Black-Hole Accretion Discs and Jets at Super-Eddington Luminosity

Super-Eddington accretion discs with 3 and 15 dot M_E around black holes with mass 10 M_sun are examined by two-dimensional radiation hydrodynamical calculations extending from the inner disc edge to 5*10^4 r_g and lasting up to \sim 10^6 r_g/c. The dominant radiation-pressure force in the inner region of the disc accelerates the gas vertically to the disc plane, and jets with 0.2 -- 0.4$c$ are formed along the rotational axis. In the case of the lower accretion rate, the initially anisotropic high-velocity jet expands outward and becomes gradually isotropic flow in the distant region. The mass-outflow rate from the outer boundary is as large as \sim 10^{19} -- 10^{23} g s^{-1}, but it is variable and intermittent with time; that is, the outflow switches occasionally to inflow in the distant region. The luminosity also varies as \sim 10^{40} -- 10^{42} erg s^{-1} on a long time-scale.

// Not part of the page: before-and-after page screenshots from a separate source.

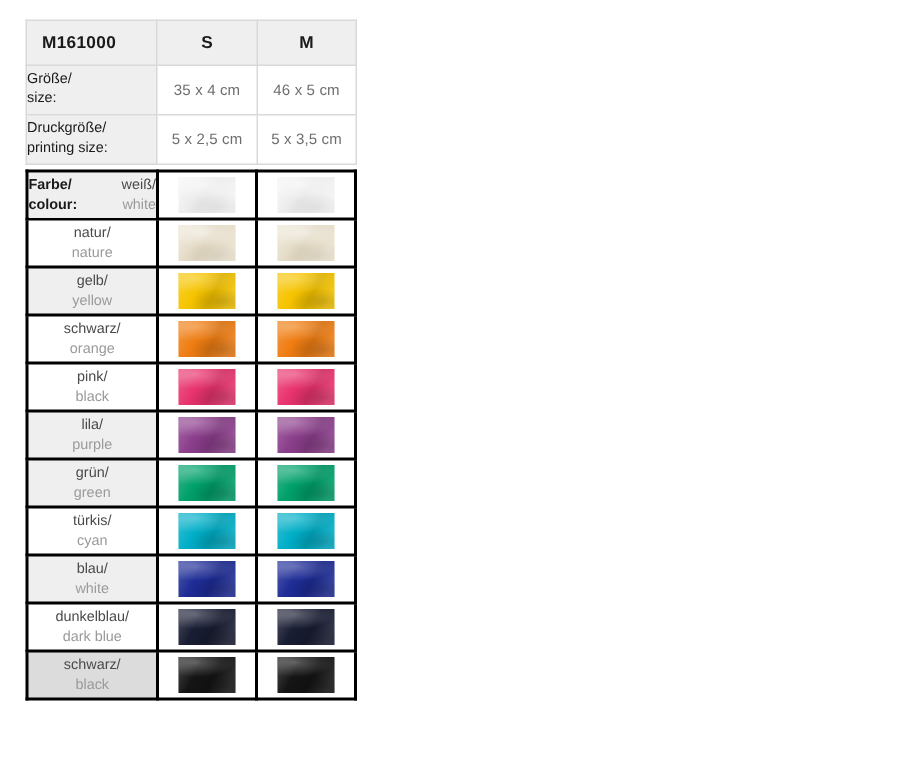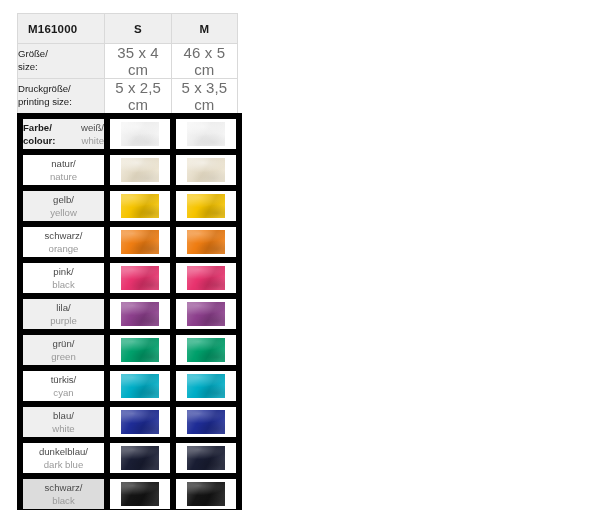--- a/index.html
+++ b/index.html
@@ -64,7 +64,7 @@
   .spec-row-value {
     background: #ffffff;
     height: 32px;
-    font-size: 15px;
+    font-size: 10px;
     color: #6e6e6e;
     text-align: center;
     letter-spacing: .1px;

On the other hand, the jet in the case of the higher accretion rate maintains its initial anisotropic shape even after it goes far away. The mass-outflow rate and the luminosity attain to steady values of 3*10^{19} g s^{-1} and 1.3*10^{40} erg s^{-1}, respectively. In accordance with the local analysis of the slim accretion disc model, the disc is thermally unstable in the case of 3 \dot M_E} but stable in the case of 15 \dot M_E. The super-Eddington model with 15 \dot M_E is promising to explain a small collimation degree of the jet and a large mass-outflow rate observed in the X-ray source SS 433.